Quitter les vils ils à tire d’elles

A la Maison des femmes, de Nicolas Wild (Delcourt) — La Maison des femmes, projet novateur visant à reconstruire les femmes en souffrance, trouve un écho bienvenu grâce au talent de Nicolas Wild, qui parvient avec cette BD à susciter non seulement la compassion mais aussi l’enthousiasme du lecteur.

Jean Atwood, chasseuse de dragons

Le Chœur des femmes, d’Aude Mermilliod, d’après le roman de Martin Winckler (Le Lombard) — Cette adaptation fait honneur de manière facétieuse au roman de Martin Winckler, qui remettait en cause les pratiques gynécologiques d’un autre temps, en introduisant avec une belle pertinence la question du genre.

Aaron-man, piégé dans sa cage de verre

Aaron, de Ben Gijsemans (Dargaud) — Voilà bien une BD qui risque de faire forte impression. Ben Gijsemans y scrute la psyché d’un jeune homme déconcerté par son attirance croissante pour les garçonnets. Un sujet grave, ô combien sensible, abordé avec délicatesse et sans voyeurisme.

K.O. mais pas mort !

Le Réaliste, tome 4, d’Asaf Hanuka (Steinkis) — Si vous en doutiez encore, la BD israélienne existe et compte aujourd’hui de dignes représentants, dont Asaf Hanuka n’est pas des moindres. Inattendues, originales et subtiles, plus surréalistes que réalistes, ces saynètes en disent long sur un pays plutôt méconnu vu d’Europe.

Apocalypse en Oklahoma

Jours de sable, d’Aimée de Jongh (Dargaud) — Le « Dust Bowl », gigantesque tempête de sable survenue aux USA dans les années 1930, fut la première catastrophe environnementale de grande ampleur provoquée par l’Homme. Aimée de Jongh nous fait revivre cette tragédie de façon saisissante.

De la cruauté d’une Corée décorrélée

L’Attente, de Keum Suk Gendry-Kim (Futuropolis) — Après la partition de la Corée au début des années 50, des milliers de familles furent brisées.

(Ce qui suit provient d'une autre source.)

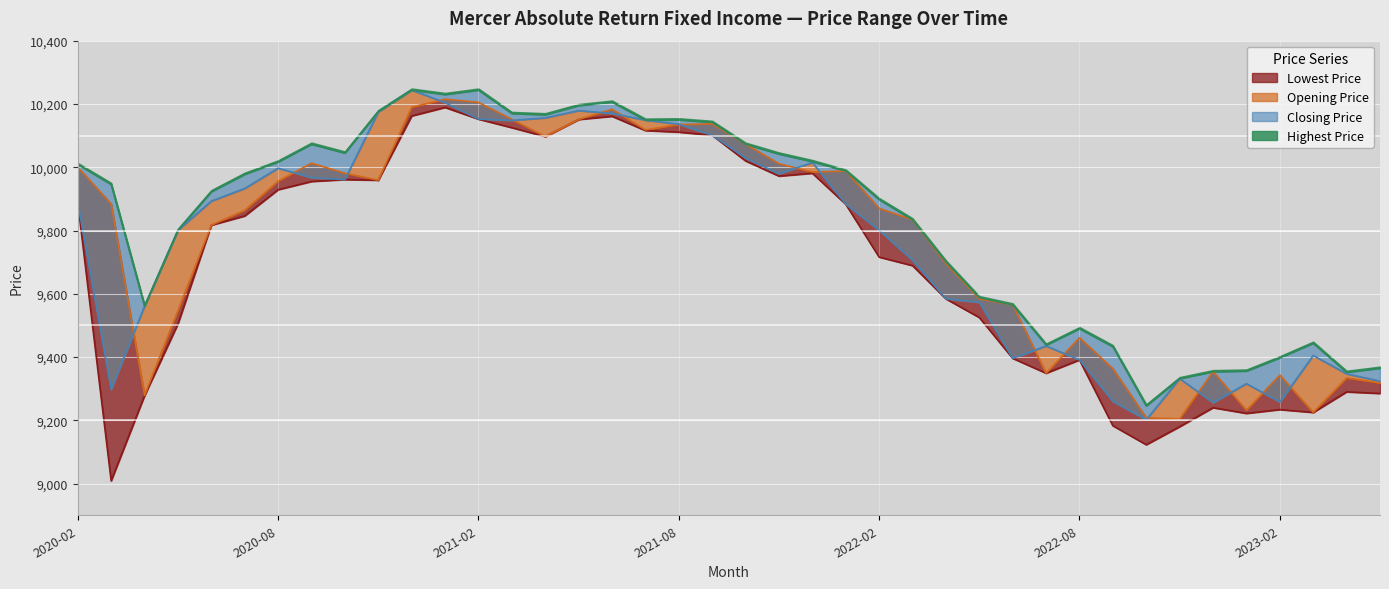

Rank the series at 2023-02 from lowest to highest value.

Lowest Price, Closing Price, Opening Price, Highest Price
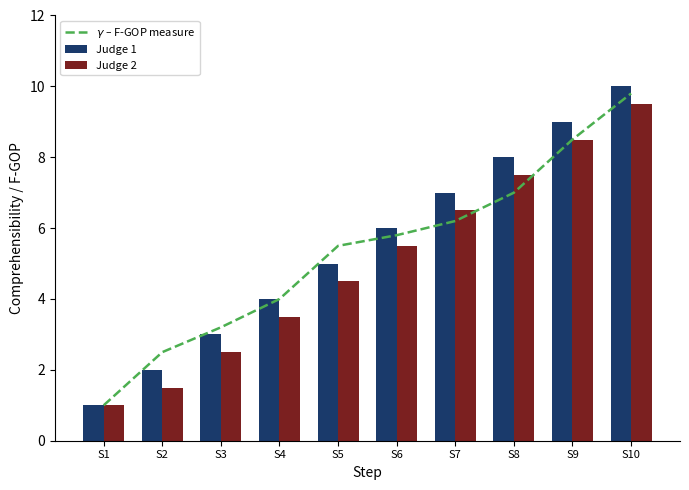

What is the difference between the highest and lowest values at S4?

0.5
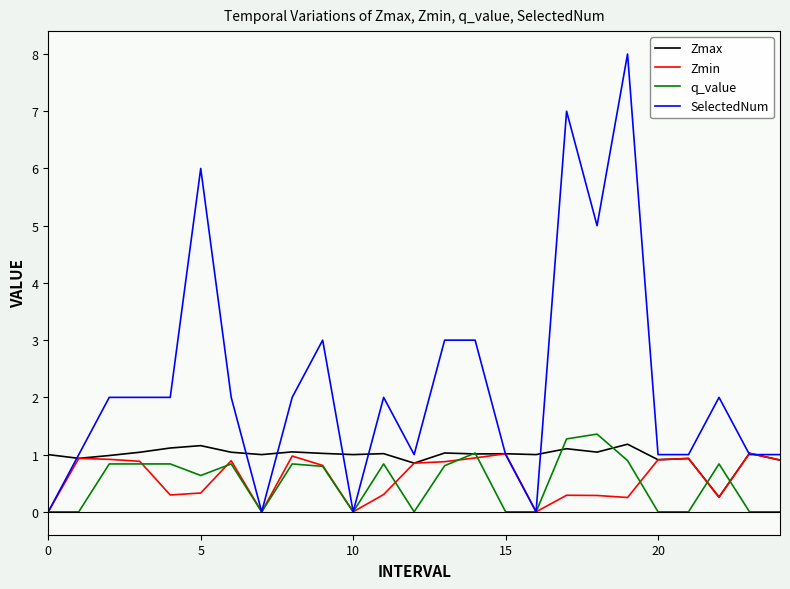

Count the number of categories in the chart.

25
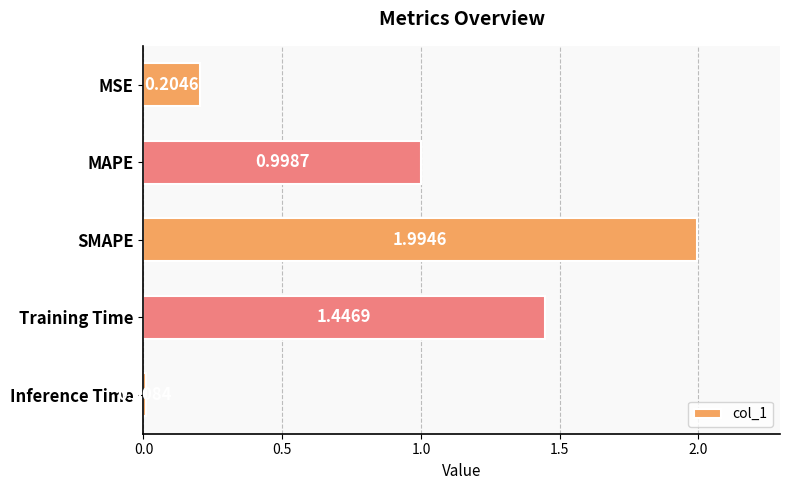

List the labels in order of value, largest first.

SMAPE, Training Time, MAPE, MSE, Inference Time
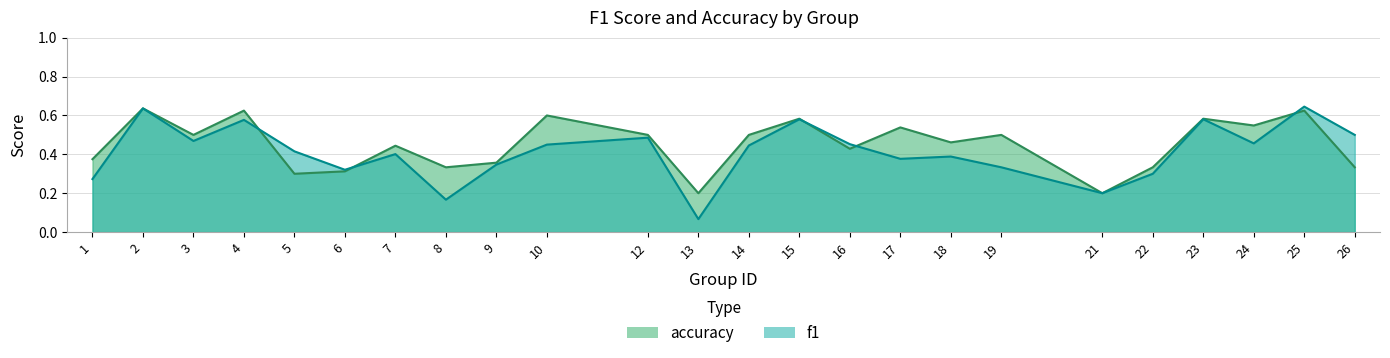

What is the difference between the maximum and minimum values in the accuracy series?

0.4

Une douleur rare, silencieuse, superbement évoquée dans ce récit délicat et poignant de Keum Suk Gendry-Kim.

Les grumeaux de la relation conjugale moderne

Fluide, de Joseph Safieddine, Thomas Cadène et Benjamin Adam (Dargaud/Arte Éditions) — Les addicts aux séries auront peut-être eu l’occasion de voir la mini-série disponible sur la plateforme d’Arte. Si celle-ci était plutôt dynamique et fun, la bande dessinée déçoit en comparaison, et sans vouloir contredire le titre, s’avère un peu grumeleuse…

La mort aux couleurs de l’orange douce

En toute conscience, de Livio Bernardo & Olivier Peyon (Delcourt) — Un récit poignant mais pas larmoyant, inspiré de faits réels, sur le droit à l’euthanasie. Les auteurs évoquent avec justesse et un certain humour un sujet grave, en intégrant deux cas posant dilemme.

L’envers, c’est l’enfer

Iris, deux fois, d’Anne-Laure & Naomi Reboul (Sarbacane) — Si vous êtes désargenté, vous avez sans doute rêvé d’être riche. Mais si vous êtes né sous une bonne étoile, ignorez-vous les revers de fortune, avez-vous des certitudes et dormez-vous sur vos deux oreilles ? Si c’est le cas, cette BD vous est fortement déconseillée…

Un jardin extraordinaire

Le Jardin, Paris, de Gaëlle Geniller (Delcourt) — Ce récit nous immerge dans un cabaret parisien durant les années folles, relatant l’ascension d’un jeune danseur. Un dessin splendide, un propos avant-gardiste, une BD au charme fou et un énorme coup de cœur.